**Task to complete:**
Update the lines of every item so that "catalogue / barcode" reads "catalog / barcode" each time it occurs. Leave everything else unchanged.

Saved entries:
+---+
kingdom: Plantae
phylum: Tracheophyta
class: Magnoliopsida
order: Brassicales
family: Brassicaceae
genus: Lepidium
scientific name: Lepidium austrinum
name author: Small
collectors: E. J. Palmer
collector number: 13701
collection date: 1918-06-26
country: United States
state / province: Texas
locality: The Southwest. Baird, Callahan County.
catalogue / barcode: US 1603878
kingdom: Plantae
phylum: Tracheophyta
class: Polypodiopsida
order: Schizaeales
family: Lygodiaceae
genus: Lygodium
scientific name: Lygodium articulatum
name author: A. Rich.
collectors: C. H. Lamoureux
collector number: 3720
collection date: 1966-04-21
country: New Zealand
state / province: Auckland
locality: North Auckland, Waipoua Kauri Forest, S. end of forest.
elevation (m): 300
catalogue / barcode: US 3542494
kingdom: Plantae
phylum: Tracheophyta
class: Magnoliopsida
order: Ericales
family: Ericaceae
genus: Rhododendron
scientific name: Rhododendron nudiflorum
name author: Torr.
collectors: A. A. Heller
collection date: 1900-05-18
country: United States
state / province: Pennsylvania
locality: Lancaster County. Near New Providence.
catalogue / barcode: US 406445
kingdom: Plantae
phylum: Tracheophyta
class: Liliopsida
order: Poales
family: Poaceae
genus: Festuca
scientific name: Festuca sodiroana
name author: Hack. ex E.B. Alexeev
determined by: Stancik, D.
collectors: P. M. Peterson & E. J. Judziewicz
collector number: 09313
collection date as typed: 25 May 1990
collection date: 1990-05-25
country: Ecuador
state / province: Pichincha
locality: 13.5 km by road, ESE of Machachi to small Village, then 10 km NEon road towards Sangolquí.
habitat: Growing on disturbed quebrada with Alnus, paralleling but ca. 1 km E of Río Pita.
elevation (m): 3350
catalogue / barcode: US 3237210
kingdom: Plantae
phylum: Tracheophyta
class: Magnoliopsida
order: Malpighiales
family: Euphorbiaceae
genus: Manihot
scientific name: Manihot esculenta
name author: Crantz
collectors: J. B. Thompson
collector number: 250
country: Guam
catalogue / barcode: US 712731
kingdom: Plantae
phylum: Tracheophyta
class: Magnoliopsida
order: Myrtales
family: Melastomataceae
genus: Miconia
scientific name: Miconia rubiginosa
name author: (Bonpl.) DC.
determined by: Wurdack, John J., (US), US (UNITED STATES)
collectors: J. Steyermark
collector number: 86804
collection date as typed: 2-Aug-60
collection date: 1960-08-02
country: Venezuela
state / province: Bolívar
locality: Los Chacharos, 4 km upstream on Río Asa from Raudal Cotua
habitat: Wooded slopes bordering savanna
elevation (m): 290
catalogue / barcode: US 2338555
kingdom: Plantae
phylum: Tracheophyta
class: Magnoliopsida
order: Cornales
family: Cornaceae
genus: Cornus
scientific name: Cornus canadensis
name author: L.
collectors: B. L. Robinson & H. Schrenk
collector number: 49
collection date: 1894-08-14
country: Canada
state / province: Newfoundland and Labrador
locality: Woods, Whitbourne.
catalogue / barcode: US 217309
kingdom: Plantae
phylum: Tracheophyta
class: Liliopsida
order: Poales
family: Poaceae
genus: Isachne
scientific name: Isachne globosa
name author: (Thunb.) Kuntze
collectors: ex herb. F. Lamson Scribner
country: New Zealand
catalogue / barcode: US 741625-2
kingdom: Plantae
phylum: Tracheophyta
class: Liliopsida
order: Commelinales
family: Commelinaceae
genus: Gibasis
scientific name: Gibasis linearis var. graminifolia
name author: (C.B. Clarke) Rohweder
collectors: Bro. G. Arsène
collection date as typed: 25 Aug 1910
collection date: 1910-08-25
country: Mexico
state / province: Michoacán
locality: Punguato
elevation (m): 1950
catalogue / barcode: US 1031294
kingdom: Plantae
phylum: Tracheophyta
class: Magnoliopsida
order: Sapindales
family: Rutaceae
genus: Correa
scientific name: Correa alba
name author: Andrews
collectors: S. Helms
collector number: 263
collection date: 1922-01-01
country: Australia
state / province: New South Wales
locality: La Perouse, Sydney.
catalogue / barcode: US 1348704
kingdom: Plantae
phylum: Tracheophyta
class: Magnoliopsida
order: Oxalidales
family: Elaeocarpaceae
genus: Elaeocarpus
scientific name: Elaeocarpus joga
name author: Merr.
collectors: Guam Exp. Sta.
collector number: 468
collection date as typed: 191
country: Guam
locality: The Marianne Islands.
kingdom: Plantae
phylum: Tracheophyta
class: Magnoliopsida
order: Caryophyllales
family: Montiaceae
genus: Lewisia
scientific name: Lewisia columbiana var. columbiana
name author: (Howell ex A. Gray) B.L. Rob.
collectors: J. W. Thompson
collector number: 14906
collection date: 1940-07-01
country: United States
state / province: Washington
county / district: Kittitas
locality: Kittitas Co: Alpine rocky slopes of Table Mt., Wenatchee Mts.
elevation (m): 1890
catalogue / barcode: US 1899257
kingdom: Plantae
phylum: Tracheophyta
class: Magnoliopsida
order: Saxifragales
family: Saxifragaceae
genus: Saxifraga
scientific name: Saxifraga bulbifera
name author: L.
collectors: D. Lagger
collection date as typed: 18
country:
+---+
**Solved exercise:**
kingdom: Plantae
phylum: Tracheophyta
class: Magnoliopsida
order: Brassicales
family: Brassicaceae
genus: Lepidium
scientific name: Lepidium austrinum
name author: Small
collectors: E. J. Palmer
collector number: 13701
collection date: 1918-06-26
country: United States
state / province: Texas
locality: The Southwest. Baird, Callahan County.
catalog / barcode: US 1603878
kingdom: Plantae
phylum: Tracheophyta
class: Polypodiopsida
order: Schizaeales
family: Lygodiaceae
genus: Lygodium
scientific name: Lygodium articulatum
name author: A. Rich.
collectors: C. H. Lamoureux
collector number: 3720
collection date: 1966-04-21
country: New Zealand
state / province: Auckland
locality: North Auckland, Waipoua Kauri Forest, S. end of forest.
elevation (m): 300
catalog / barcode: US 3542494
kingdom: Plantae
phylum: Tracheophyta
class: Magnoliopsida
order: Ericales
family: Ericaceae
genus: Rhododendron
scientific name: Rhododendron nudiflorum
name author: Torr.
collectors: A. A. Heller
collection date: 1900-05-18
country: United States
state / province: Pennsylvania
locality: Lancaster County. Near New Providence.
catalog / barcode: US 406445
kingdom: Plantae
phylum: Tracheophyta
class: Liliopsida
order: Poales
family: Poaceae
genus: Festuca
scientific name: Festuca sodiroana
name author: Hack. ex E.B. Alexeev
determined by: Stancik, D.
collectors: P. M. Peterson & E. J. Judziewicz
collector number: 09313
collection date as typed: 25 May 1990
collection date: 1990-05-25
country: Ecuador
state / province: Pichincha
locality: 13.5 km by road, ESE of Machachi to small Village, then 10 km NEon road towards Sangolquí.
habitat: Growing on disturbed quebrada with Alnus, paralleling but ca. 1 km E of Río Pita.
elevation (m): 3350
catalog / barcode: US 3237210
kingdom: Plantae
phylum: Tracheophyta
class: Magnoliopsida
order: Malpighiales
family: Euphorbiaceae
genus: Manihot
scientific name: Manihot esculenta
name author: Crantz
collectors: J. B. Thompson
collector number: 250
country: Guam
catalog / barcode: US 712731
kingdom: Plantae
phylum: Tracheophyta
class: Magnoliopsida
order: Myrtales
family: Melastomataceae
genus: Miconia
scientific name: Miconia rubiginosa
name author: (Bonpl.) DC.
determined by: Wurdack, John J., (US), US (UNITED STATES)
collectors: J. Steyermark
collector number: 86804
collection date as typed: 2-Aug-60
collection date: 1960-08-02
country: Venezuela
state / province: Bolívar
locality: Los Chacharos, 4 km upstream on Río Asa from Raudal Cotua
habitat: Wooded slopes bordering savanna
elevation (m): 290
catalog / barcode: US 2338555
kingdom: Plantae
phylum: Tracheophyta
class: Magnoliopsida
order: Cornales
family: Cornaceae
genus: Cornus
scientific name: Cornus canadensis
name author: L.
collectors: B. L. Robinson & H. Schrenk
collector number: 49
collection date: 1894-08-14
country: Canada
state / province: Newfoundland and Labrador
locality: Woods, Whitbourne.
catalog / barcode: US 217309
kingdom: Plantae
phylum: Tracheophyta
class: Liliopsida
order: Poales
family: Poaceae
genus: Isachne
scientific name: Isachne globosa
name author: (Thunb.) Kuntze
collectors: ex herb. F. Lamson Scribner
country: New Zealand
catalog / barcode: US 741625-2
kingdom: Plantae
phylum: Tracheophyta
class: Liliopsida
order: Commelinales
family: Commelinaceae
genus: Gibasis
scientific name: Gibasis linearis var. graminifolia
name author: (C.B. Clarke) Rohweder
collectors: Bro. G. Arsène
collection date as typed: 25 Aug 1910
collection date: 1910-08-25
country: Mexico
state / province: Michoacán
locality: Punguato
elevation (m): 1950
catalog / barcode: US 1031294
kingdom: Plantae
phylum: Tracheophyta
class: Magnoliopsida
order: Sapindales
family: Rutaceae
genus: Correa
scientific name: Correa alba
name author: Andrews
collectors: S. Helms
collector number: 263
collection date: 1922-01-01
country: Australia
state / province: New South Wales
locality: La Perouse, Sydney.
catalog / barcode: US 1348704
kingdom: Plantae
phylum: Tracheophyta
class: Magnoliopsida
order: Oxalidales
family: Elaeocarpaceae
genus: Elaeocarpus
scientific name: Elaeocarpus joga
name author: Merr.
collectors: Guam Exp. Sta.
collector number: 468
collection date as typed: 191
country: Guam
locality: The Marianne Islands.
kingdom: Plantae
phylum: Tracheophyta
class: Magnoliopsida
order: Caryophyllales
family: Montiaceae
genus: Lewisia
scientific name: Lewisia columbiana var. columbiana
name author: (Howell ex A. Gray) B.L. Rob.
collectors: J. W. Thompson
collector number: 14906
collection date: 1940-07-01
country: United States
state / province: Washington
county / district: Kittitas
locality: Kittitas Co: Alpine rocky slopes of Table Mt., Wenatchee Mts.
elevation (m): 1890
catalog / barcode: US 1899257
kingdom: Plantae
phylum: Tracheophyta
class: Magnoliopsida
order: Saxifragales
family: Saxifragaceae
genus: Saxifraga
scientific name: Saxifraga bulbifera
name author: L.
collectors: D. Lagger
collection date as typed: 18
country:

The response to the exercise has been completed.